(Source passage):
1

I am trying to use Open XML library to read a docx file like this =

White Noise
Rain Sounds
1

Hot N*gga
Bobby Shmurda
2

Ric Flair Drip (& Metro Boomin)
21 Savage , Offset , Metro Boomin
3

Plastic
Jaden
4

my code is =

public static void OpenWordprocessingDocumentReadonly(string filepath)
        {
            // Open a WordprocessingDocument based on a filepath.
            using (WordprocessingDocument wordDocument = WordprocessingDocument.Open(filepath, false))
            {
                // Assign a reference to the existing document body.  
                Body body = wordDocument.MainDocumentPart.Document.Body;


                Console.Write(body.InnerText);
                Console.ReadKey();
            }
        }

but readed string is this =

White NoiseRain Sounds1Hot N*ggaBobby Shmurda2Ric Flair Drip (& Metro Boomin)21 Savage , Offset , Metro Boomin3PlasticJaden

How to read line by line ?

(Short problem):
Update the Open XML question, starting with "using (WordprocessingDocument wordDocument" and going on through "existing document body.", so that "filepath" reads "path" instead.

(Data extract):
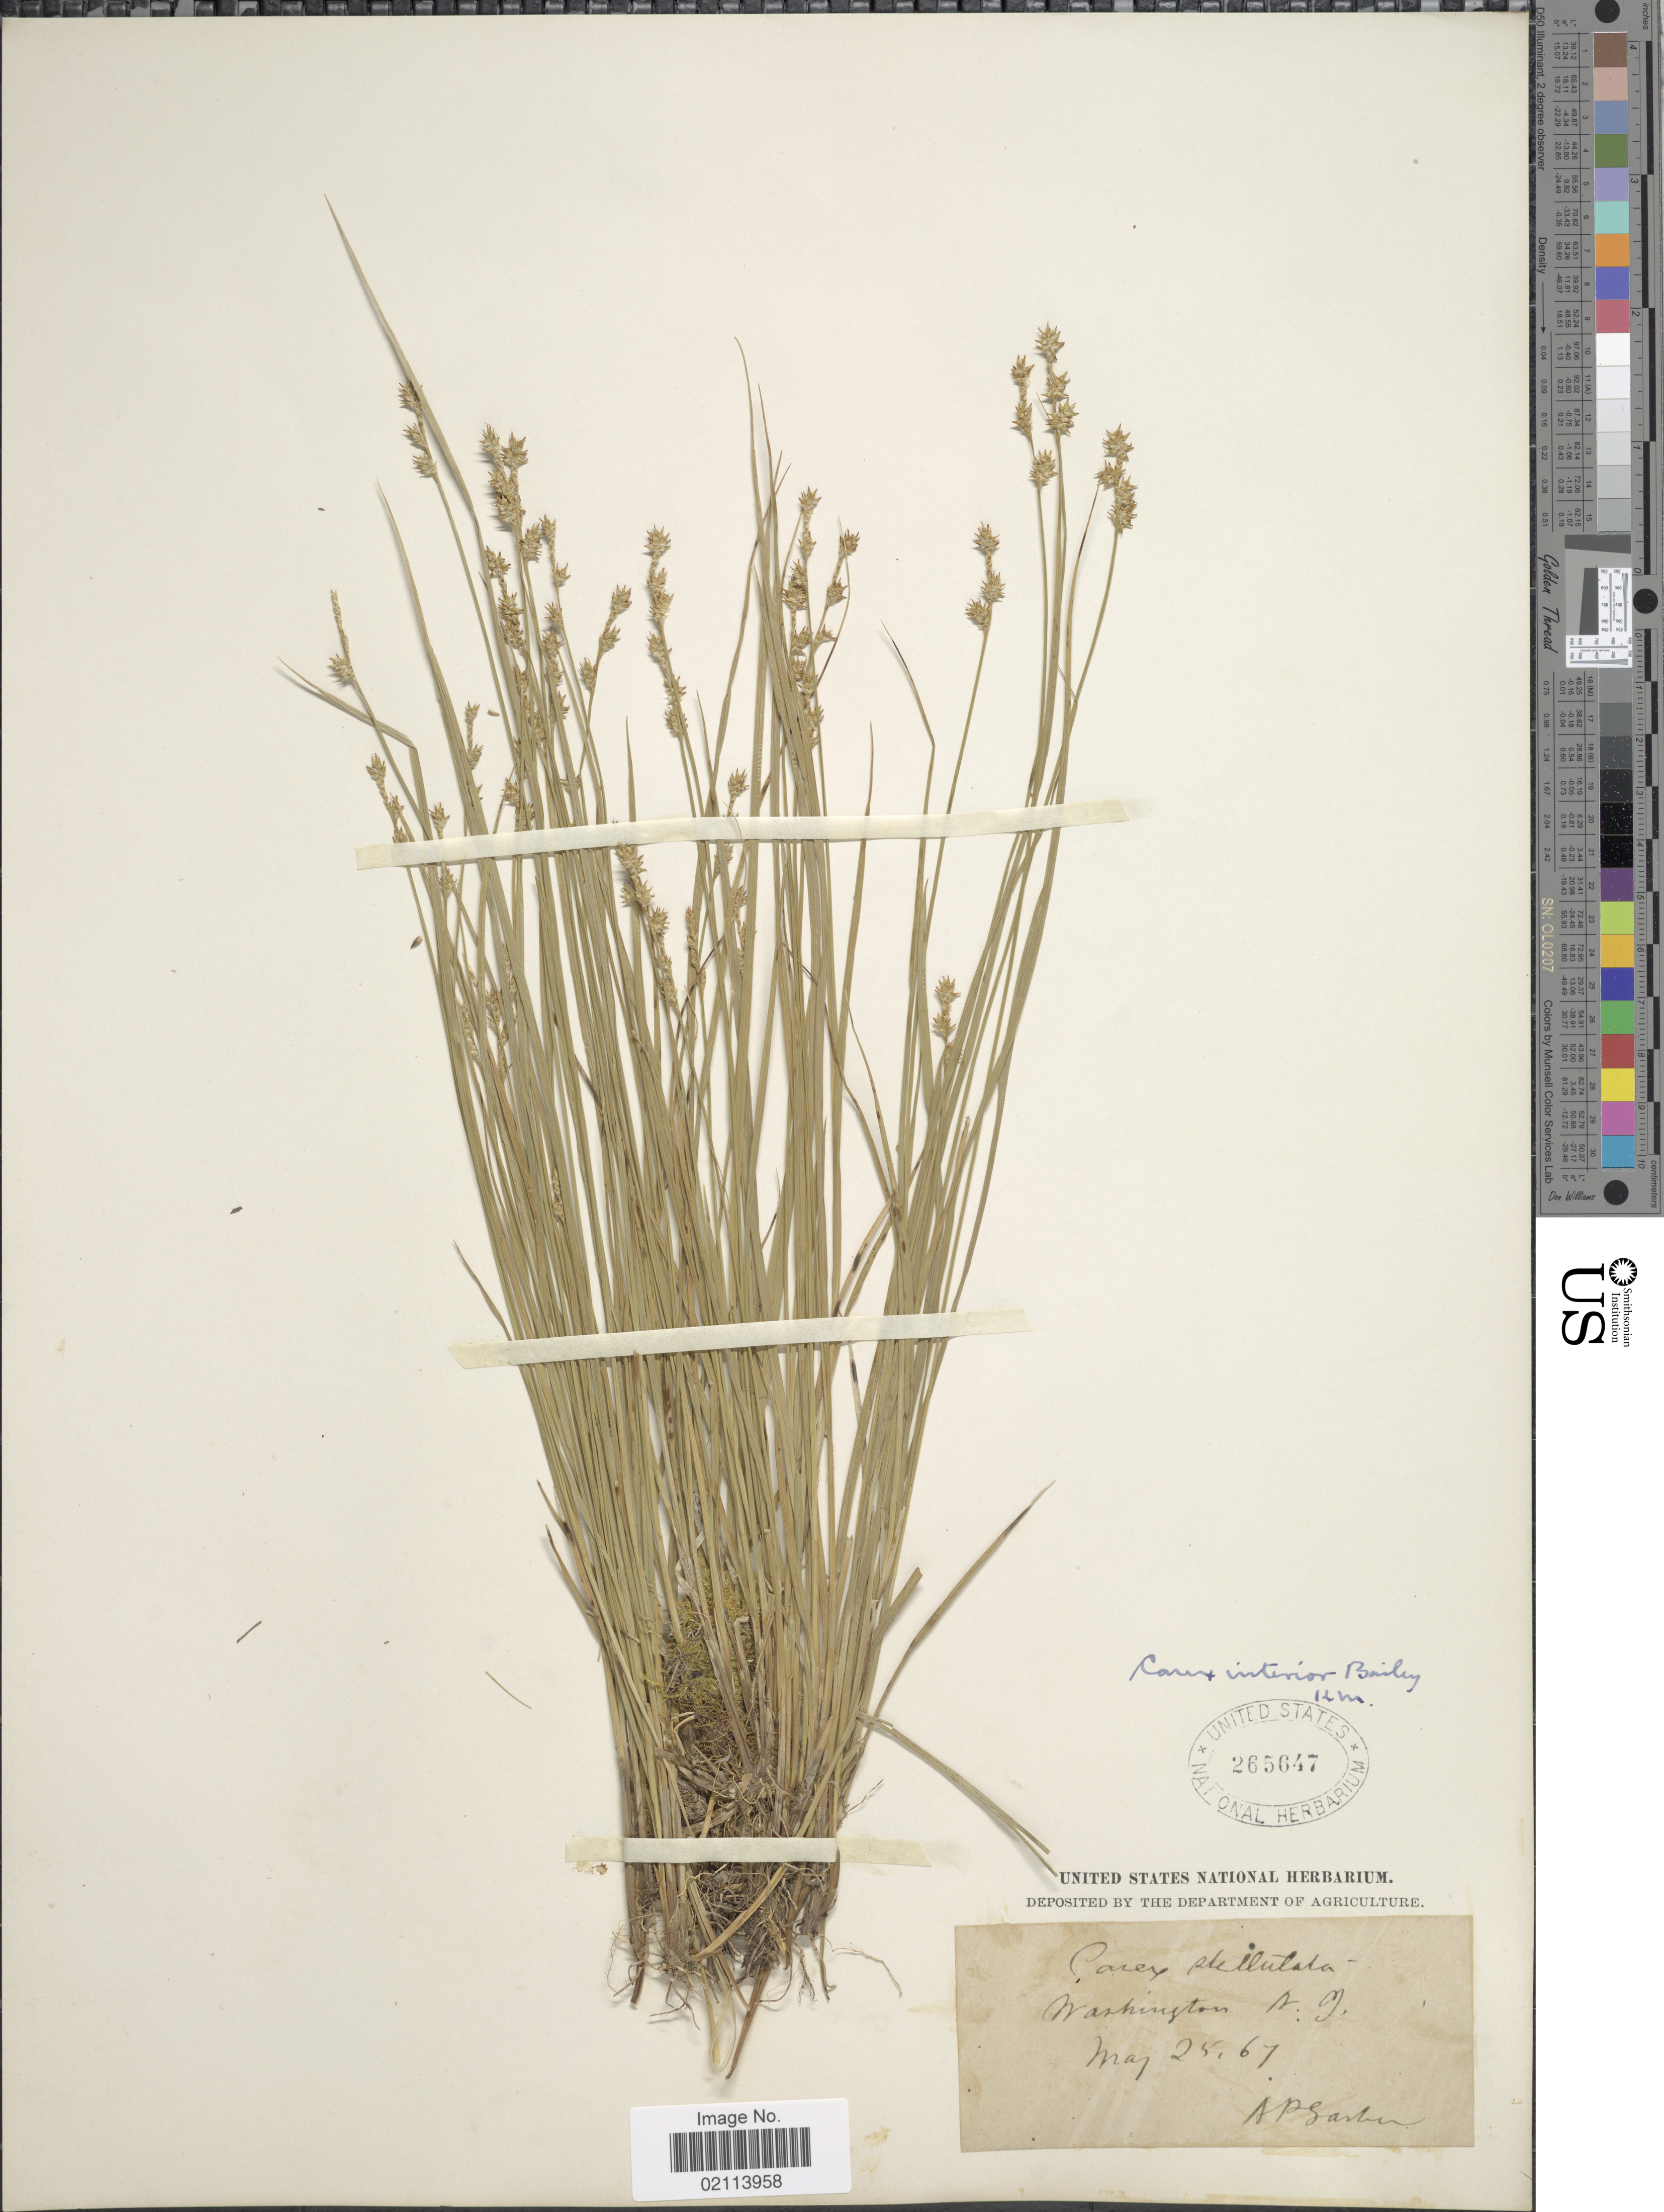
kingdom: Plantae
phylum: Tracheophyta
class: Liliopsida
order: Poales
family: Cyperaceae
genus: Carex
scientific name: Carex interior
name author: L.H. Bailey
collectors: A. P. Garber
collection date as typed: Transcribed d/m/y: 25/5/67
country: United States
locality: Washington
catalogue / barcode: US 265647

(Exercise output):
using (WordprocessingDocument wordDocument = WordprocessingDocument.Open(path, false))
            {
                // Assign a reference to the existing document body.